In 17.6.4.2.1/1 and 17.6.4.2.1/2 of the current draft standard restrictions are placed on specializations injected by users into namespace std.
As users do not define
std::vector, andstd::vectoris not dependent on any type a user defines,std::vectoris not a user-defined type.
The logical counter argument is that users do define std::vector. You see std::vector is a class template and as such has no direct representation in binary code.
In a sense it gets it binary representation through the instantiation of a type, so the very action of declaring a std::vector object is what gives "soul" to the template (pardon the phrasing). In a program where noone uses a std::vector this data type does not exist.
On the other hand, following the same argument, std::vector is not a user defined type, it is not even a type, it does not exist; only if we want to (instantiate a type), it will mandate how a structure will be layed out but until then we can only argue about it in terms of structure, design, properties and so on.

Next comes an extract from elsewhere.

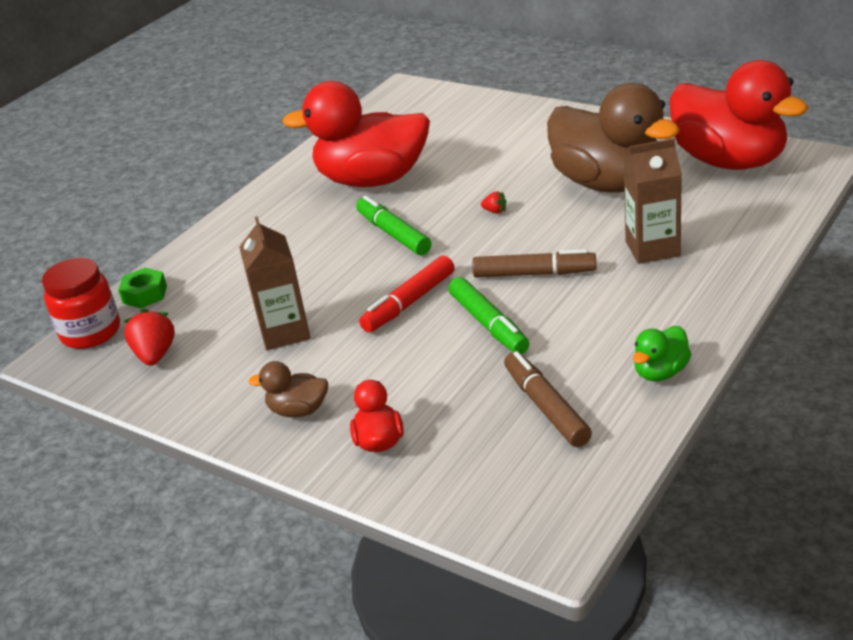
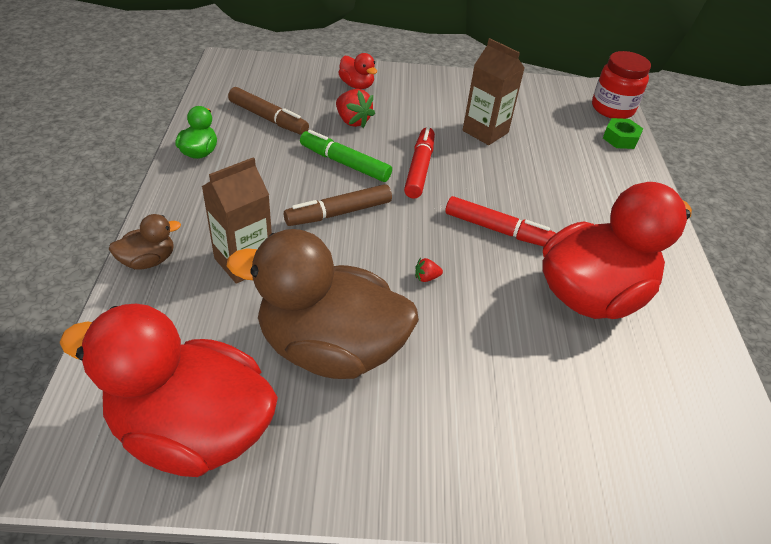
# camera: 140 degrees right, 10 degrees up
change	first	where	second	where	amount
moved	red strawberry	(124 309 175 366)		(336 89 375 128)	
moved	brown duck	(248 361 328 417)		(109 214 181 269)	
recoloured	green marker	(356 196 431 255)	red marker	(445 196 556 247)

The above argument (about templates being not code but ... well templates for code) may seem a bit superficial but draws it's logic, from Mayer's introduction in A. Alexandrescu's book Modern C++ Design. The relative quote there, goes like this :
Eventually, Andrei turned his attention to the development of template-based implementations of popular language idioms and design patterns, especially the GoF[*] patterns. This led to a brief skirmish with the Patterns community, because one of their fundamental tenets is that patterns cannot be represented in code. Once it became clear that Andrei was automating the generation of pattern implementations rather than trying to encode patterns themselves, that objection was removed, and I was pleased to see Andrei and one of the GoF (John Vlissides) collaborate on two columns in the C++ Report focusing on Andrei's work.